- **What you will do**
Reproduce every line of the data below verbatim, leaving out the pictures.

- **Supplied data**
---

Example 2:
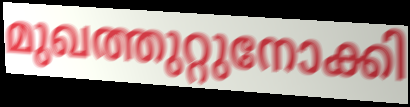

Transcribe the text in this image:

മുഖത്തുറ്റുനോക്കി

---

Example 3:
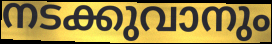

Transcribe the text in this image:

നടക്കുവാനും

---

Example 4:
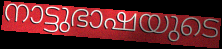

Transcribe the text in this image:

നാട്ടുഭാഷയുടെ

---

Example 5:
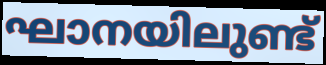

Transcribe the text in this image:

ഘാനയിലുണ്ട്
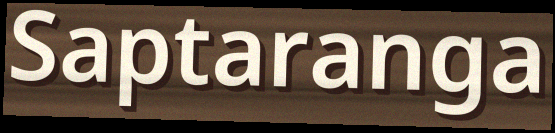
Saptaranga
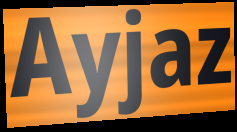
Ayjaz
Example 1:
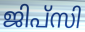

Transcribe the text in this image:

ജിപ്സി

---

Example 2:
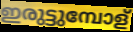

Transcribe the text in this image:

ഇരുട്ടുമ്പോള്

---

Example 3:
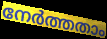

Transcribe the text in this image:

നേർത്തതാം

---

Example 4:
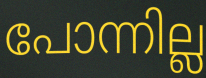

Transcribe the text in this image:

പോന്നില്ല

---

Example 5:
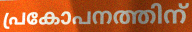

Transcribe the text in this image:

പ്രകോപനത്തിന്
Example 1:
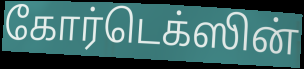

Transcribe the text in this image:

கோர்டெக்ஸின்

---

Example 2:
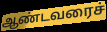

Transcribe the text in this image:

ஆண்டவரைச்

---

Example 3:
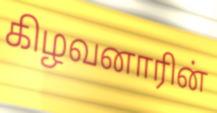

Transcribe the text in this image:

- **Right answer**
---

Example 2:

Transcribe the text in this image:

മുഖത്തുറ്റുനോക്കി

---

Example 3:

Transcribe the text in this image:

നടക്കുവാനും

---

Example 4:

Transcribe the text in this image:

നാട്ടുഭാഷയുടെ

---

Example 5:

Transcribe the text in this image:

ഘാനയിലുണ്ട്
Saptaranga
Ayjaz
Example 1:

Transcribe the text in this image:

ജിപ്സി

---

Example 2:

Transcribe the text in this image:

ഇരുട്ടുമ്പോള്

---

Example 3:

Transcribe the text in this image:

നേർത്തതാം

---

Example 4:

Transcribe the text in this image:

പോന്നില്ല

---

Example 5:

Transcribe the text in this image:

പ്രകോപനത്തിന്
Example 1:

Transcribe the text in this image:

கோர்டெக்ஸின்

---

Example 2:

Transcribe the text in this image:

ஆண்டவரைச்

---

Example 3:

Transcribe the text in this image:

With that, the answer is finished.